• [WHAT YOU ARE ASKED TO DO]
Convert the listing into a JSON list of strings with one string per line, omitting blank lines. Begin at the line that has "What is the minimum value shown in the chart?", continue through the end of the listing, and leave the pictures out.

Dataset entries
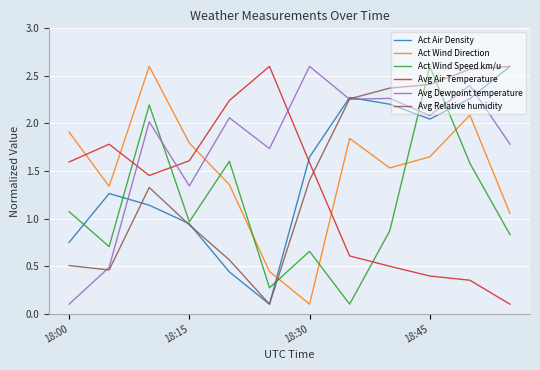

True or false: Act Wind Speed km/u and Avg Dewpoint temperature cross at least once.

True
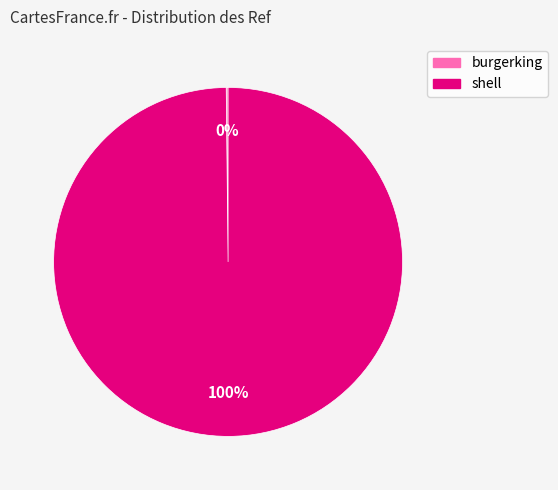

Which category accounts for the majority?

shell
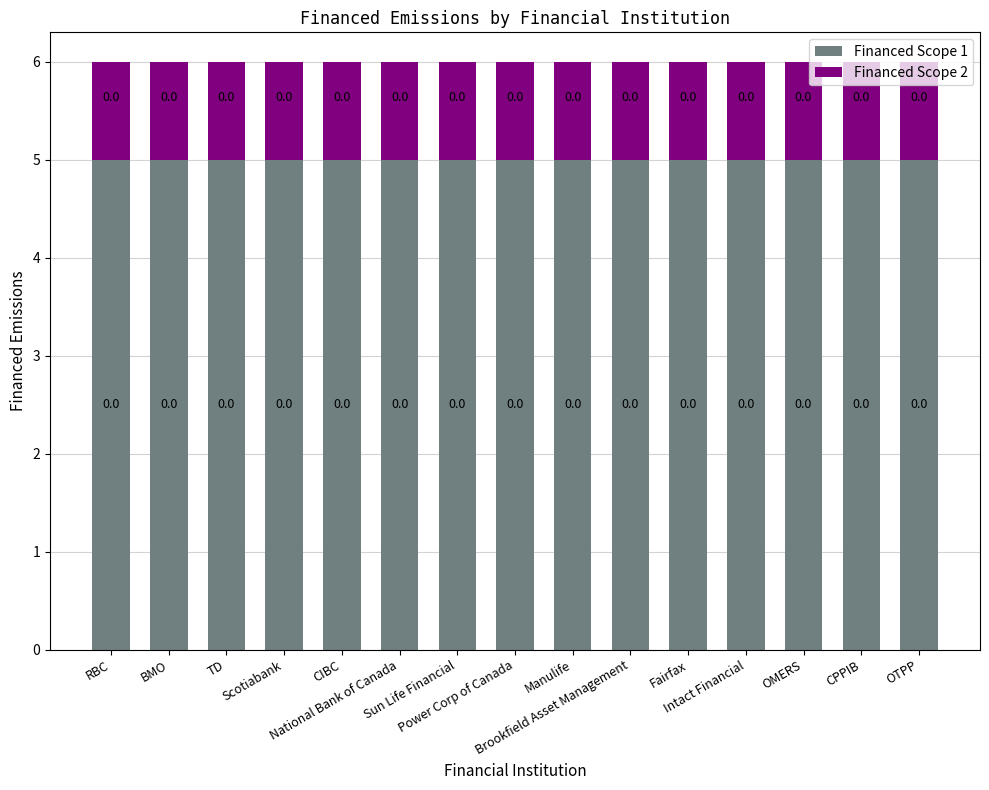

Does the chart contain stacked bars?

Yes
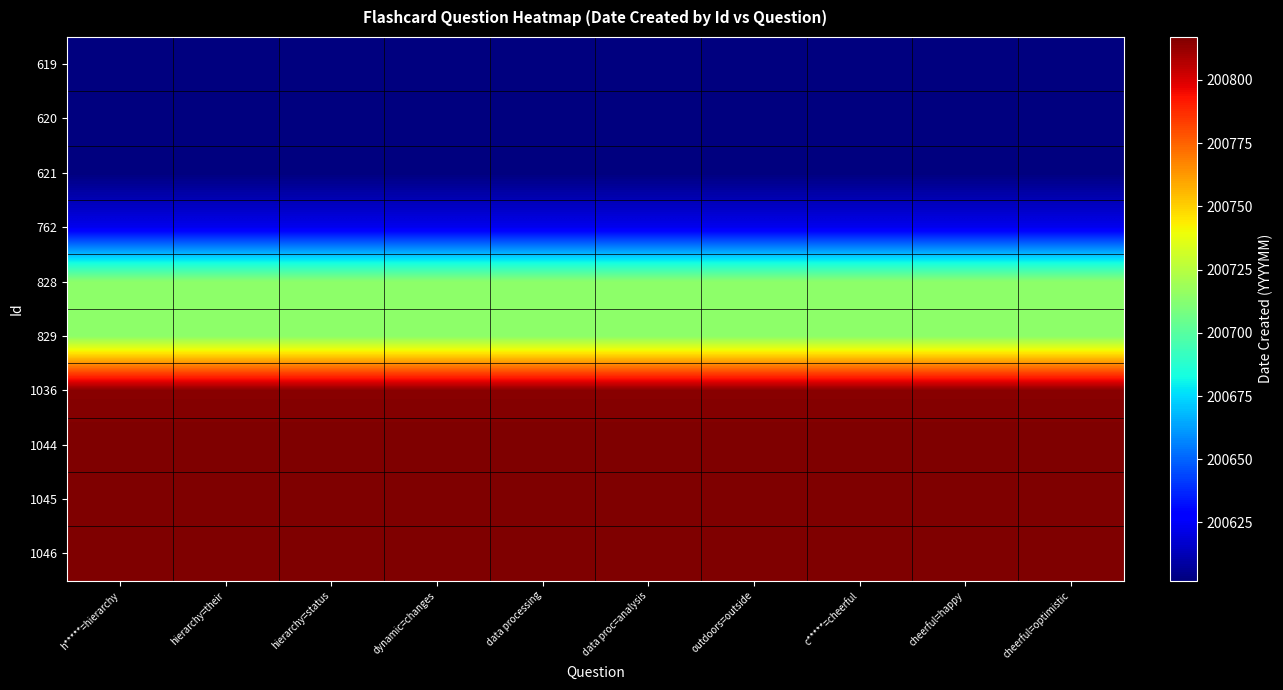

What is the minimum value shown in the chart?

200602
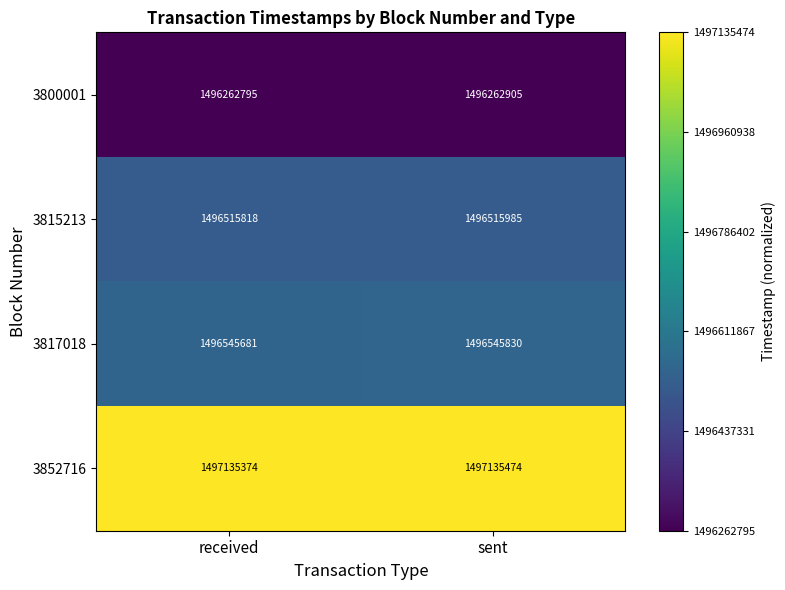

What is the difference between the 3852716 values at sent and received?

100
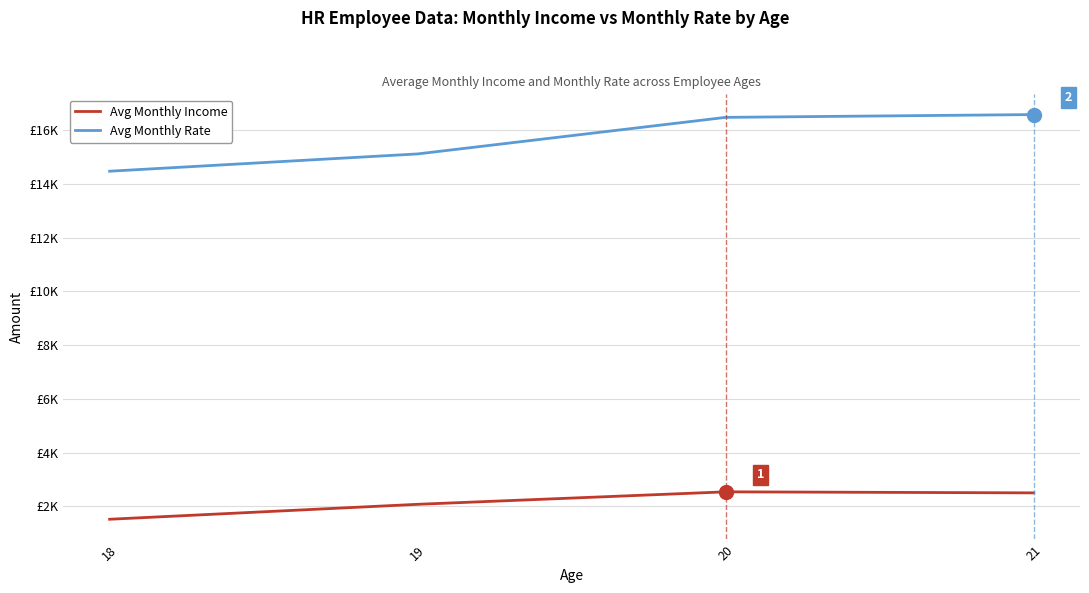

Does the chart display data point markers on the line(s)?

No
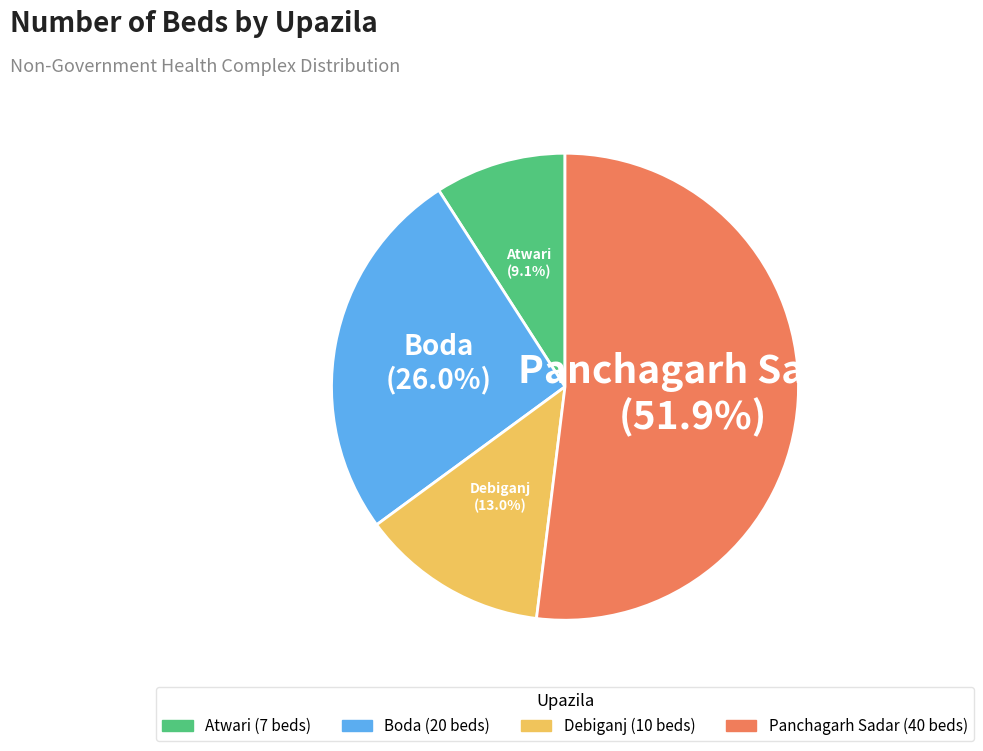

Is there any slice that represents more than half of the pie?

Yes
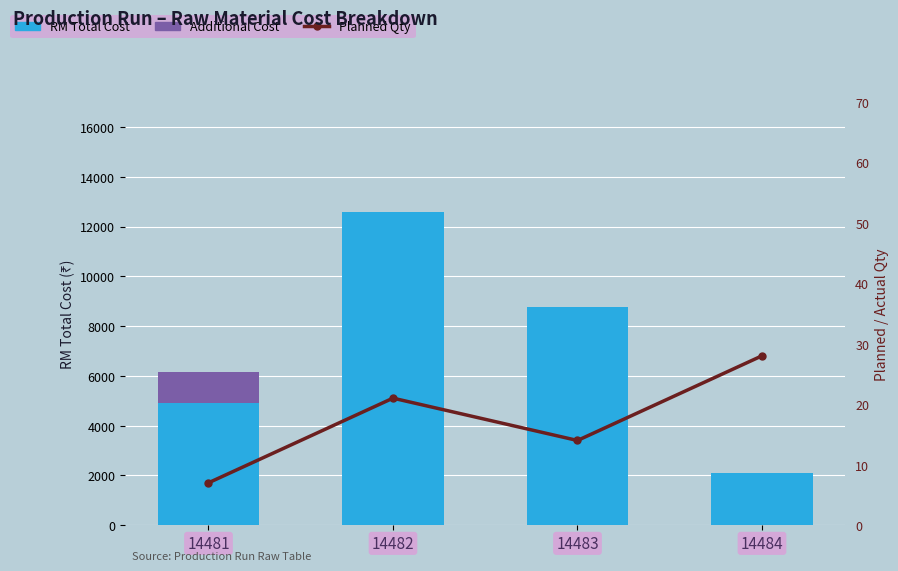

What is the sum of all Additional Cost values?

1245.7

• [RESPONSE TO THE EXERCISE]
[
  "What is the minimum value shown in the chart?",
  "200602",
  "What is the difference between the 3852716 values at sent and received?",
  "100",
  "Does the chart display data point markers on the line(s)?",
  "No",
  "Is there any slice that represents more than half of the pie?",
  "Yes",
  "What is the sum of all Additional Cost values?",
  "1245.7"
]